Simple, effective, free. No proprietary software, online subscriptions or technical consultants required.
“So many activists are under-resourced that a plan such as Alan’s is essential,” says Richard Burns, Interim Executive Director at the Johnson Family Foundation, a major backer of LGBT causes. “We must up our game. Not just to deal with surveillance by the American government, but by foreign entities and hackers.
“I’m not naturally tech-savvy. I like common sense systems. When I read the description of the workshop, I said this was designed with me in mind.”
It’s an accessible course – lively and devoid of jargon. An apt choice for the clients at the David Bohnett Foundation’s CyberCenters if there’s a way to deliver it to them free. Paul Moore, Program Officer for the Beverly Hills organization, dispenses millions to set up the labs at gay and
lesbian community centers nationwide, but the funding doesn’t cover internet service or operating costs, which are borne by sites that may lack resources for training. “Digital Safe Space presents information that’s critical to our well being at this time and it does so smartly,” said Paul.

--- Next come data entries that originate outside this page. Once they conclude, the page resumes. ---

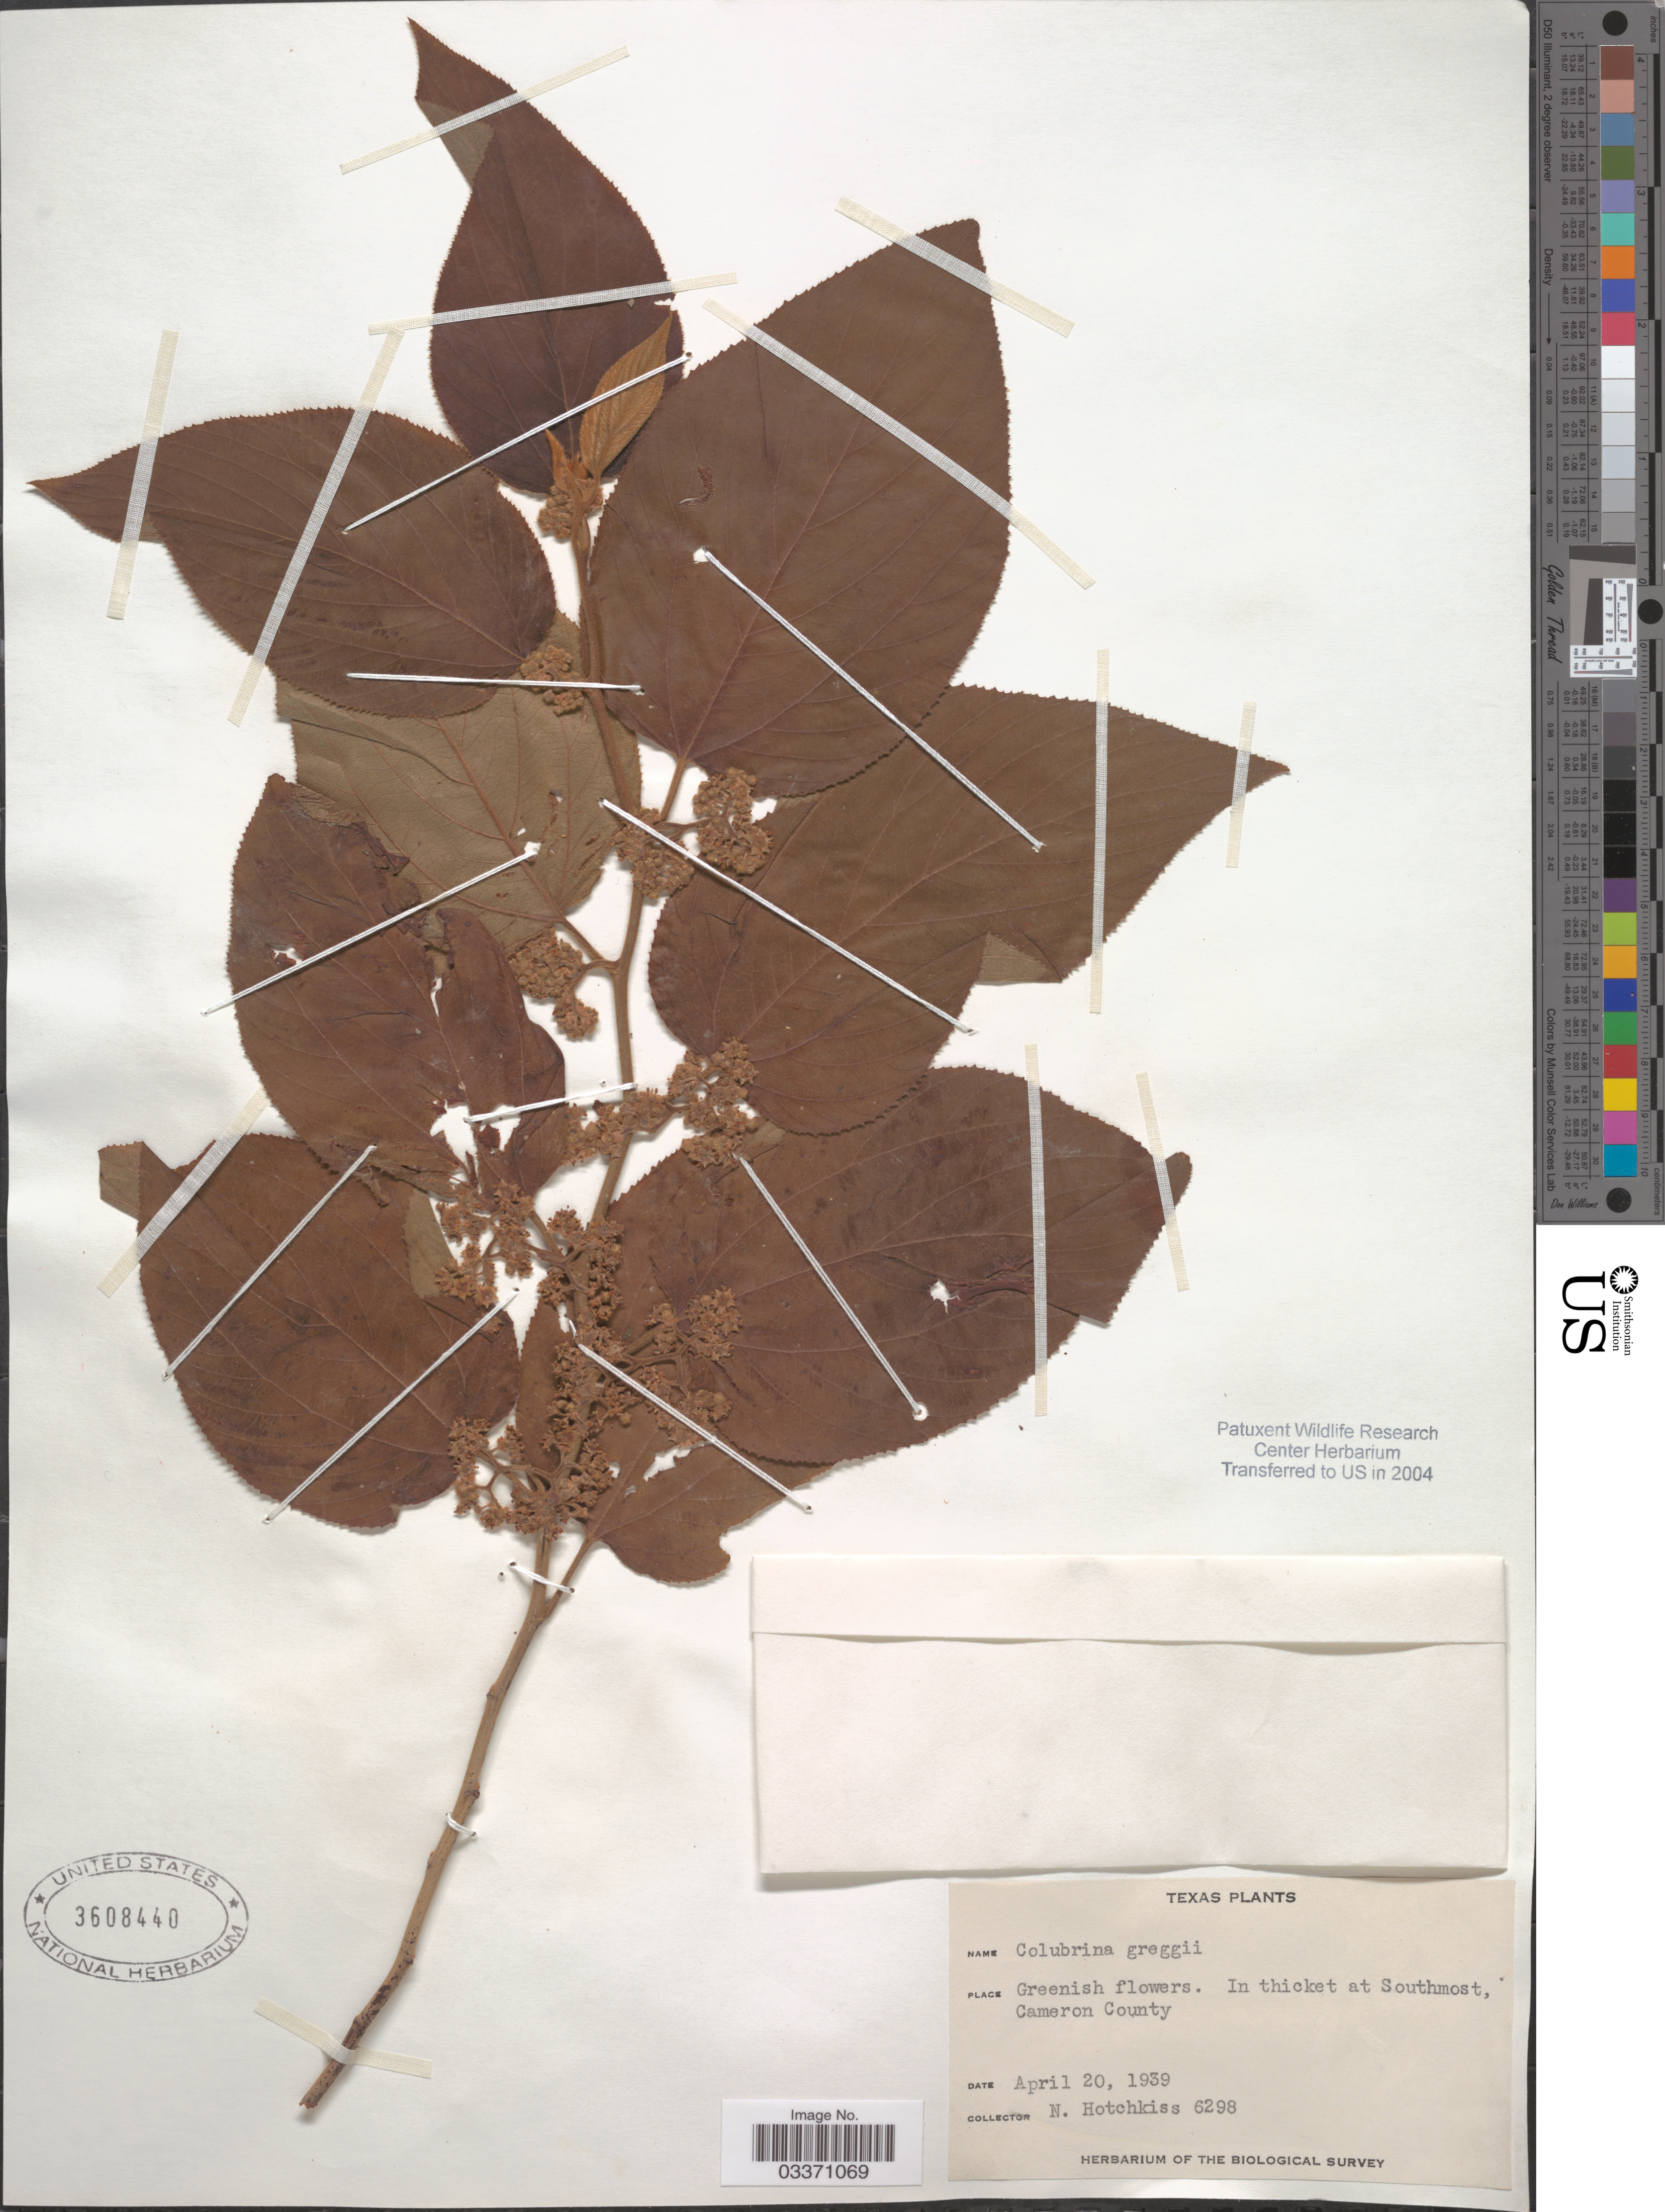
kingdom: Plantae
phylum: Tracheophyta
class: Magnoliopsida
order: Rosales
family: Rhamnaceae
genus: Colubrina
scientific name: Colubrina greggii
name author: S. Watson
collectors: N. Hotchkiss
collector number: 6298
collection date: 1939-04-20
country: United States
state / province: Texas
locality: In thicket at Southmost, Cameron County.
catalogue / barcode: US 3608440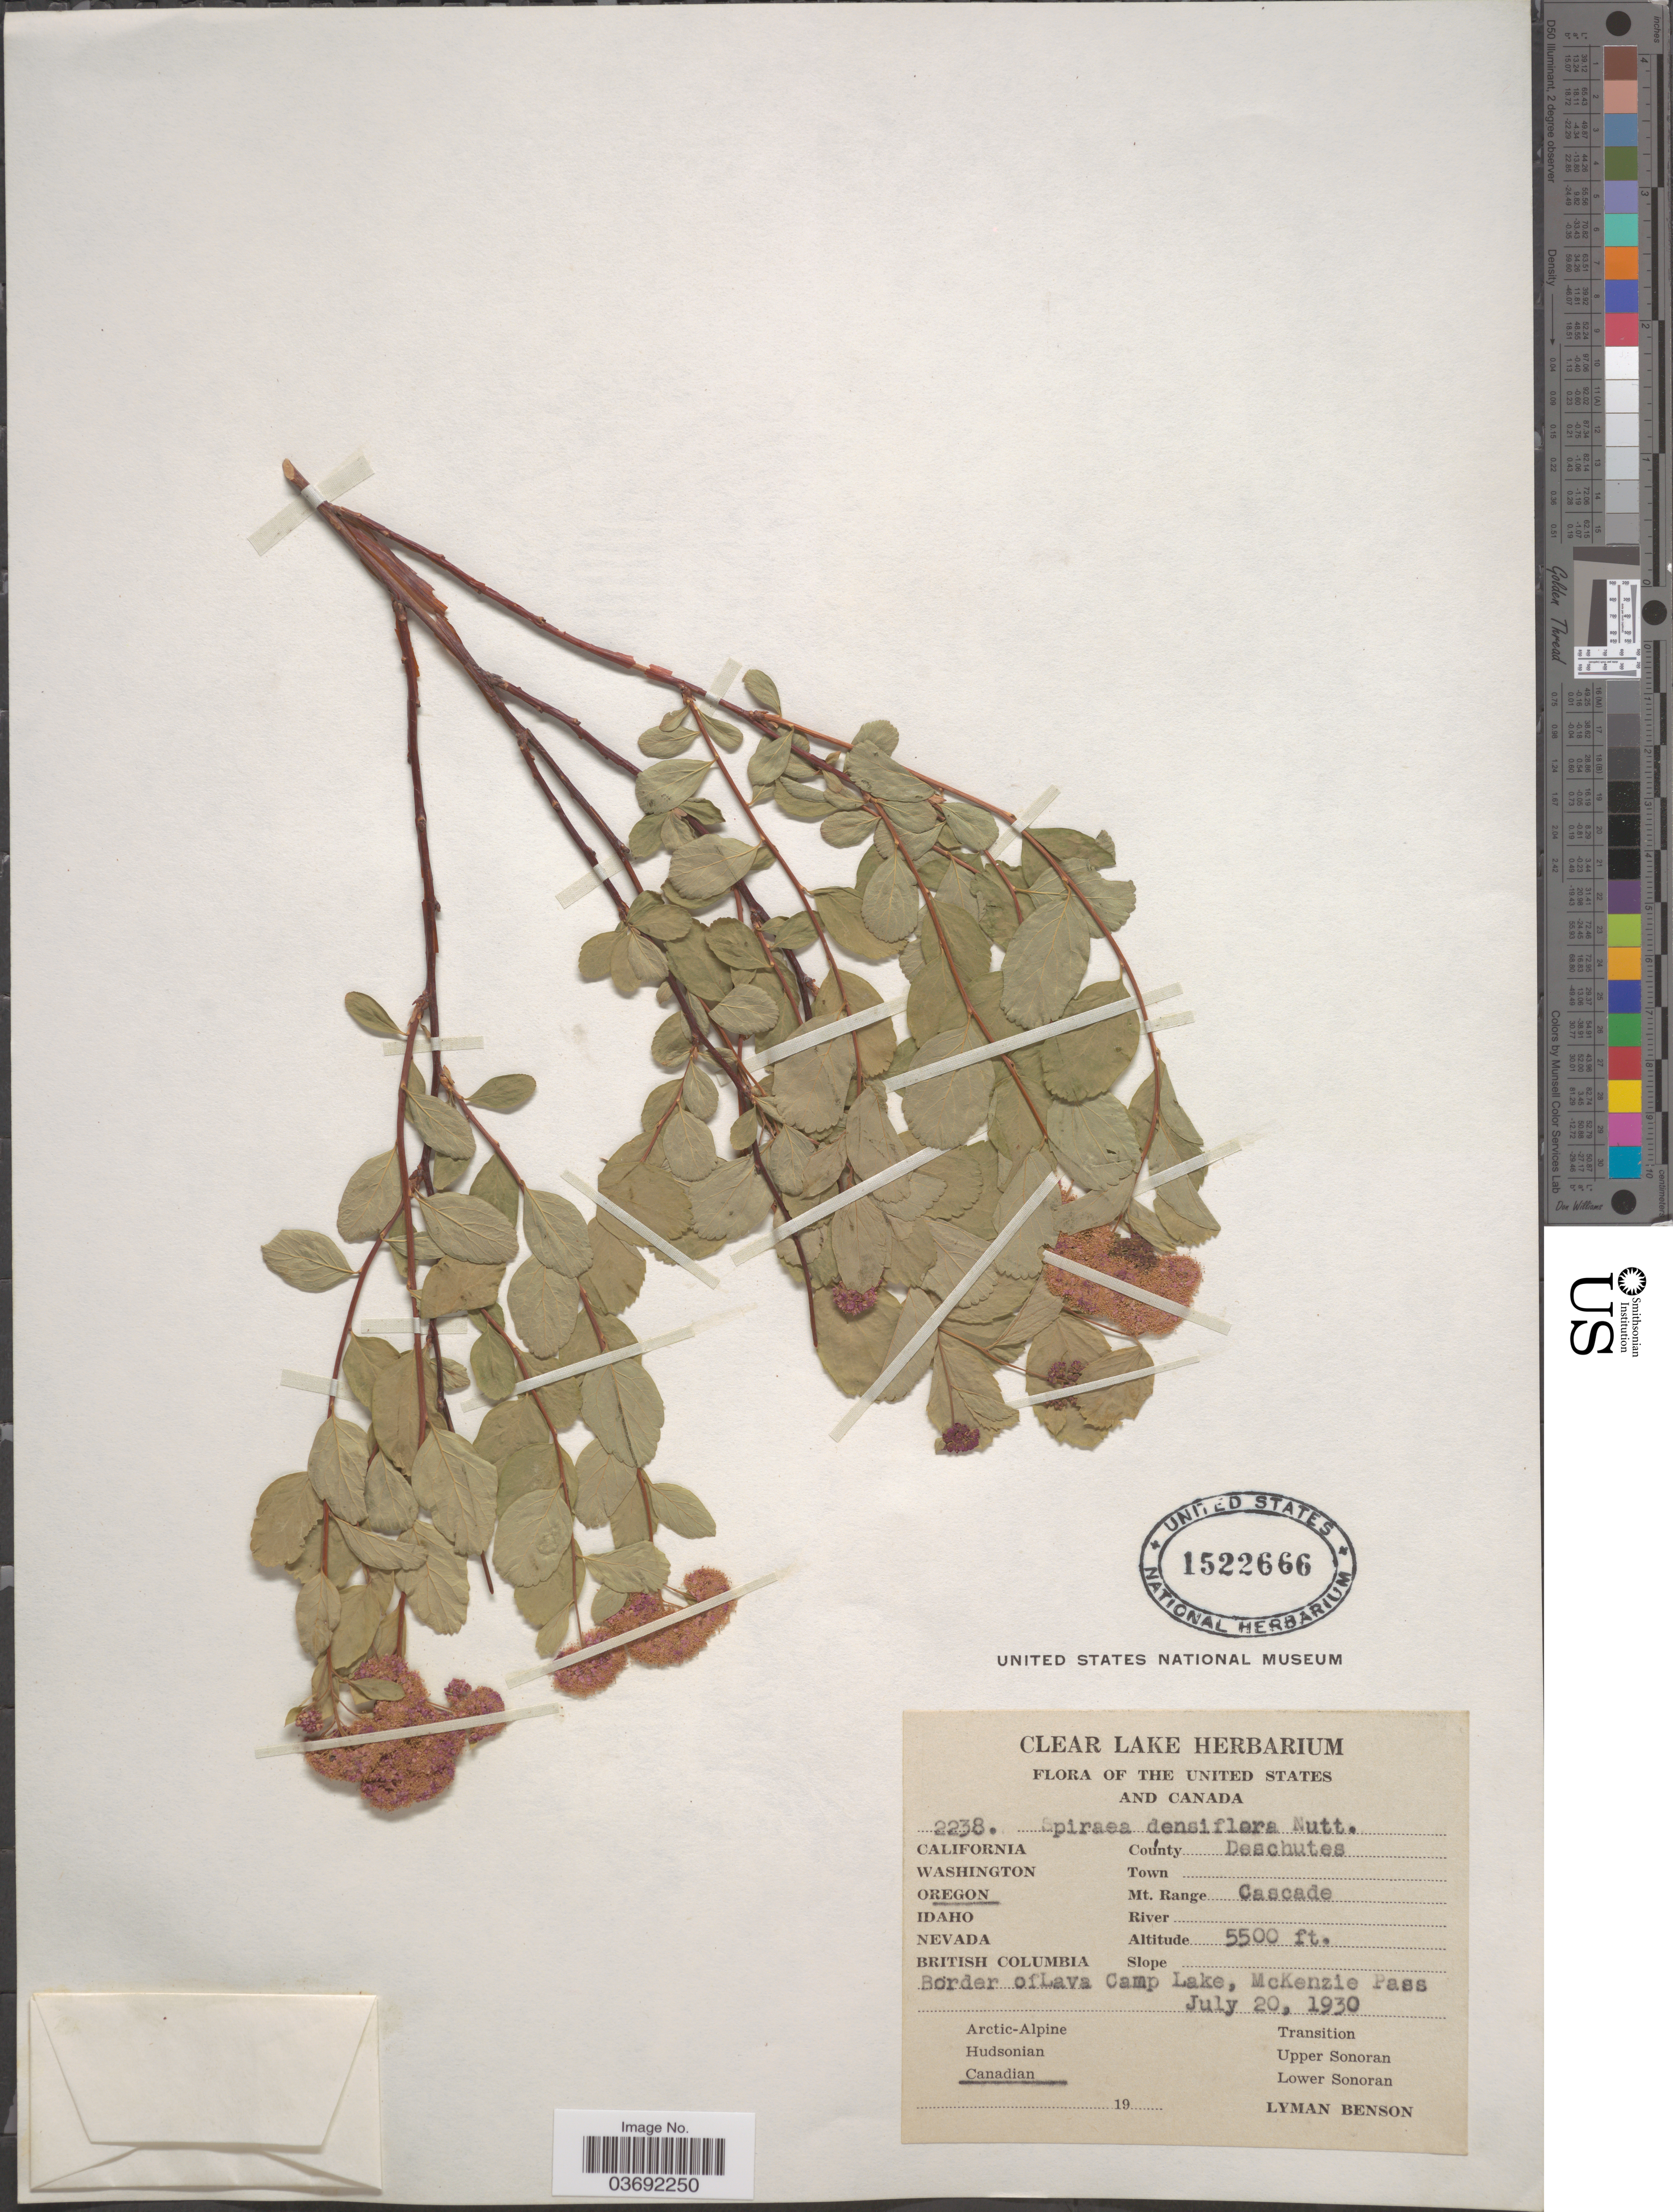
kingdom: Plantae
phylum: Tracheophyta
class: Magnoliopsida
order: Rosales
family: Rosaceae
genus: Spiraea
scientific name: Spiraea densiflora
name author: Nutt. ex Greenm.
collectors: L. D. Benson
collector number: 2238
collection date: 1930-07-20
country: United States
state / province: Oregon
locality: County Deschutes. Mt. Range Cascade. Border of Lava Camp Lake, McKenzie Pass.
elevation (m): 1676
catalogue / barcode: US 1522666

According to Javelin Strategy & Research, 15.4 million consumers were victims of identity theft or fraud last year, up 16% from the year before, at a cost of $16 billion. Los Angeles isn’t the worst US city in terms of losses, but it’s bad enough to merit the biggest county-level Cyber Crime unit in the country.
Again, a warning from Alan: “Despite the endless attacks and endless security measures you could adapt to deal with them, you don’t want to be ruled by your paranoia. If you’re not Edward Snowden, you don’t need to pull a blanket over your head before entering a password.”
Or as Alex Garner, Senior Health Innovation Strategist at Hornet. puts it, “Under Trump we’re forced to be vigilant and take whatever precautions we can to protect our privacy.
“But we also have to decide which risks we’re willing to live with, which we aren’t and which we will resist, to foster a community where people can express themselves, free of stigma and fear.”